[Input records Boundary: Start]

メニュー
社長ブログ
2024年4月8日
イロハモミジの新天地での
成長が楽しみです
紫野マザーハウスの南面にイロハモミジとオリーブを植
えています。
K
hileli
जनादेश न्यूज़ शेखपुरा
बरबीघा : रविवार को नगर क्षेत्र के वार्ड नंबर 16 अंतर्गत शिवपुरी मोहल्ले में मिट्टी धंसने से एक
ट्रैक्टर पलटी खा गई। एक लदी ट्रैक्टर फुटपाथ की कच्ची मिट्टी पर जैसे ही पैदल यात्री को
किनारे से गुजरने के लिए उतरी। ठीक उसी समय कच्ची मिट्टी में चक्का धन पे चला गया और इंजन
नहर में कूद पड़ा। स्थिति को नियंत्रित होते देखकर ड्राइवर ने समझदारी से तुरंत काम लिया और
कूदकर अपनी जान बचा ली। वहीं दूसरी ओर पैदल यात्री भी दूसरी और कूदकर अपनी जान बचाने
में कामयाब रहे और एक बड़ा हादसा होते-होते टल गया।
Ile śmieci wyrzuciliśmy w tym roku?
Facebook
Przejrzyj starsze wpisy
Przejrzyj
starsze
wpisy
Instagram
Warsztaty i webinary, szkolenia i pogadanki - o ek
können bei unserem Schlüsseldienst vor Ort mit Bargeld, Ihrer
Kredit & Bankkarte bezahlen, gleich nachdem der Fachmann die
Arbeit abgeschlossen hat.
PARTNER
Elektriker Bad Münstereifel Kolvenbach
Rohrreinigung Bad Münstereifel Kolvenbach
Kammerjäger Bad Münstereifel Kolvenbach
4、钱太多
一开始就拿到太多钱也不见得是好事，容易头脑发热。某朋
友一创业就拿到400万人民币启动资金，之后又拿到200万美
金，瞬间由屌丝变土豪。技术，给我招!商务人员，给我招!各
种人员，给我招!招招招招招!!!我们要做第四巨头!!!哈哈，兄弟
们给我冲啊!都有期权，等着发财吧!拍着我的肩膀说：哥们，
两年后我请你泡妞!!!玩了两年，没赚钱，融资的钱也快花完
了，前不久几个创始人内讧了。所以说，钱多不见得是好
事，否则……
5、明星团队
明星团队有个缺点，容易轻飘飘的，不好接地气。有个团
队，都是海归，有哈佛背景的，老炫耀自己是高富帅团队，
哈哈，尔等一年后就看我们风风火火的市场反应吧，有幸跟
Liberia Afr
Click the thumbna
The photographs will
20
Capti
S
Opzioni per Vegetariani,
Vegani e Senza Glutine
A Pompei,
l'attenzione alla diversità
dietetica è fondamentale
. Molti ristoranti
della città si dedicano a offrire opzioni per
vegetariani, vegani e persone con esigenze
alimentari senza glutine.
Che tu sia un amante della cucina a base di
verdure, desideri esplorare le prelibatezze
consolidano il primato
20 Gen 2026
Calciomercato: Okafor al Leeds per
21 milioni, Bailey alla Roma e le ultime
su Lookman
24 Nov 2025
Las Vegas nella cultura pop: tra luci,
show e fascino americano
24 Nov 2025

[Input records Boundary: End]

Exercise requirements: All lines from the one with "Liberia Afr" through the end of the data must be repeated exactly, and nothing else may be repeated.

Response:
Liberia Afr
Click the thumbna
The photographs will
20
Capti
S
Opzioni per Vegetariani,
Vegani e Senza Glutine
A Pompei,
l'attenzione alla diversità
dietetica è fondamentale
. Molti ristoranti
della città si dedicano a offrire opzioni per
vegetariani, vegani e persone con esigenze
alimentari senza glutine.
Che tu sia un amante della cucina a base di
verdure, desideri esplorare le prelibatezze
consolidano il primato
20 Gen 2026
Calciomercato: Okafor al Leeds per
21 milioni, Bailey alla Roma e le ultime
su Lookman
24 Nov 2025
Las Vegas nella cultura pop: tra luci,
show e fascino americano
24 Nov 2025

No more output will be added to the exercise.